Individual retirement account assets saw their third consecutive year of growth in 2005, reaching a record high of $3.67 trillion, according to a new report by the Employee Benefit Research Institute (EBRI). The report, which used data from the Internal Revenue Service and the Investment Company Institute, indicates that IRA assets now surpass assets in either defined contribution or defined benefit plans. While IRAs held $3.67 trillion in 2005, defined benefit plans held $2.15 trillion and defined contribution plans held $2.97 trillion.

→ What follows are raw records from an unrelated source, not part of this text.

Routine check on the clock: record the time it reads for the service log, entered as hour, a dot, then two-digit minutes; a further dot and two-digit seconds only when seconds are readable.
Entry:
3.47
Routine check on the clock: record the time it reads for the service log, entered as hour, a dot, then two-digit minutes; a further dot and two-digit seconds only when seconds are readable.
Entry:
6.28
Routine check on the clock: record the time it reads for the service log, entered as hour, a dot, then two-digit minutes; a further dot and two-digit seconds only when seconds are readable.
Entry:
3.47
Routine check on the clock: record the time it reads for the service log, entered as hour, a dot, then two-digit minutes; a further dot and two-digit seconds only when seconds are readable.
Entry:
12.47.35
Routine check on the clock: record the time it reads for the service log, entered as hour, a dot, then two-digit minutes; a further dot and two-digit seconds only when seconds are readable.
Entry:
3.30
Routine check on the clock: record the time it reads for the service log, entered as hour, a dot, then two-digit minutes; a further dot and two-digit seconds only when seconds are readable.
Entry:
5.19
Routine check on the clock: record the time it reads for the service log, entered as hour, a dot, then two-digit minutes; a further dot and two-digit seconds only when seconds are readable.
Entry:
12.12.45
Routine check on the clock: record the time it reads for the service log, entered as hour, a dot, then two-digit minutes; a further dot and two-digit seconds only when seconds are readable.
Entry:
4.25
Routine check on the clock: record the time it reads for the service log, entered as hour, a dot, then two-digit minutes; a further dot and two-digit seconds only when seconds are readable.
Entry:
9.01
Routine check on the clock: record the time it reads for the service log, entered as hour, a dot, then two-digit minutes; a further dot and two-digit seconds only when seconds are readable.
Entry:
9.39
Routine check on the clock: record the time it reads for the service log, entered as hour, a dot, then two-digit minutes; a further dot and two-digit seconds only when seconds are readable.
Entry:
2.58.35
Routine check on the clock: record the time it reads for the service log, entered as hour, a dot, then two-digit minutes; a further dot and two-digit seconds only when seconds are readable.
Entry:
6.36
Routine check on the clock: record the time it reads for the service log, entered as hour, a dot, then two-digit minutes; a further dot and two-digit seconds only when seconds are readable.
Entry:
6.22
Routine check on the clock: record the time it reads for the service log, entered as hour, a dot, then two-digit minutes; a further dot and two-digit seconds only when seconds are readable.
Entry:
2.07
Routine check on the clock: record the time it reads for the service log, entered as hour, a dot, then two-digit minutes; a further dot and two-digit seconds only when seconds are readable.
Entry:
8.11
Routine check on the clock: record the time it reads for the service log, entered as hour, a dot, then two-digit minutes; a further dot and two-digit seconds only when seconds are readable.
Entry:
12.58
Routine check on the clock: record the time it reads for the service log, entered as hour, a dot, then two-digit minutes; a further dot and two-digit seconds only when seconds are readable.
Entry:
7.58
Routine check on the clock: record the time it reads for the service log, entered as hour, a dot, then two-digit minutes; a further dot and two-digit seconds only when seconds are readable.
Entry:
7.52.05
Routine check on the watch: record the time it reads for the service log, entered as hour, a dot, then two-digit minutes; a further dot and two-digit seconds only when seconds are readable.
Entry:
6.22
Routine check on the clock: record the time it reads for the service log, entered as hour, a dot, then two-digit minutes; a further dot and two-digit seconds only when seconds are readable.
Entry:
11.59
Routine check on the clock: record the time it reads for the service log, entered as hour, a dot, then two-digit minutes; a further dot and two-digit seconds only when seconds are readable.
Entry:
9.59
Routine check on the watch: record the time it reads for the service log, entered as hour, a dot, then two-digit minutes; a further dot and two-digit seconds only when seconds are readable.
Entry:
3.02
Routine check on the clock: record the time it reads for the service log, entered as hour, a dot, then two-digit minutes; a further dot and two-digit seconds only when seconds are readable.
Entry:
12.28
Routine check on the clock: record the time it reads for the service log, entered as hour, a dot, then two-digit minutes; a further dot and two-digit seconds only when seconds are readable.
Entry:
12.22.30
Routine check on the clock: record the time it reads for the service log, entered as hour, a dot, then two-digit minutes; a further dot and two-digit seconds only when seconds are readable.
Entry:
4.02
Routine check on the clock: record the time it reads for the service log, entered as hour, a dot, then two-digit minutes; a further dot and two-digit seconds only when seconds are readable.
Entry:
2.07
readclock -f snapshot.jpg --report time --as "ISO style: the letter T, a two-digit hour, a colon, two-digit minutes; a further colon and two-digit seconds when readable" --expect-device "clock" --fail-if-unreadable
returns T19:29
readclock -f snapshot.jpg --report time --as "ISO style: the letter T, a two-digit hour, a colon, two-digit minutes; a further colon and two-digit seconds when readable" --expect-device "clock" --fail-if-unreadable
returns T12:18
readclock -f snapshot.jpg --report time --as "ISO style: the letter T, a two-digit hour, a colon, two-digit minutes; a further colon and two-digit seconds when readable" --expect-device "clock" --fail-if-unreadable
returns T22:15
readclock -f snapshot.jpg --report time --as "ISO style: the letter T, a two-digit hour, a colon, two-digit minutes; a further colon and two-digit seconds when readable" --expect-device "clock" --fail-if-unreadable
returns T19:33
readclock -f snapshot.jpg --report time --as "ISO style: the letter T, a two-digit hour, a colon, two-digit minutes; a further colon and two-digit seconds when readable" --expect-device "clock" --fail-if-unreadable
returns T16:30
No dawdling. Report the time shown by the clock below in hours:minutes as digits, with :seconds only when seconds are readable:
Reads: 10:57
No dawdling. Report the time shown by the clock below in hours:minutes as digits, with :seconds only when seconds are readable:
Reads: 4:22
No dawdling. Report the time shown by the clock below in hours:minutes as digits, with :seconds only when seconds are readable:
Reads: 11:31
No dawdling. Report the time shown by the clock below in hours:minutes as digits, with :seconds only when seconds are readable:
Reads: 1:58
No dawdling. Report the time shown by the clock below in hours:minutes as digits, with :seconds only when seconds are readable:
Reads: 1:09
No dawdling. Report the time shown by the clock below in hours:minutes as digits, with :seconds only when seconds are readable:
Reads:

Rollovers from employment-based tax-qualified retirement plans like 401(k)s--which EBRI says amount to $200 billion per year--fueled the growth in IRAs. Contributions to IRAs, the report notes, which annually amount to $40 billion-plus, pale in comparison to rollovers. The report also found that growth in IRA assets occurred mostly in mutual funds and self-directed brokerage accounts. The report also notes that while most IRA assets are in traditional IRAs--tax-deferred on contributions but taxed at withdrawals--the largest share of contributions is going to Roth IRAs (31%), which are taxed on contributions but tax-free upon withdrawal, and other IRAs.
However, relatively few Americans are taking advantage of this retirement planning option: only 10% of eligible taxpayers contributed to IRAs in each year from 2000 to 2002.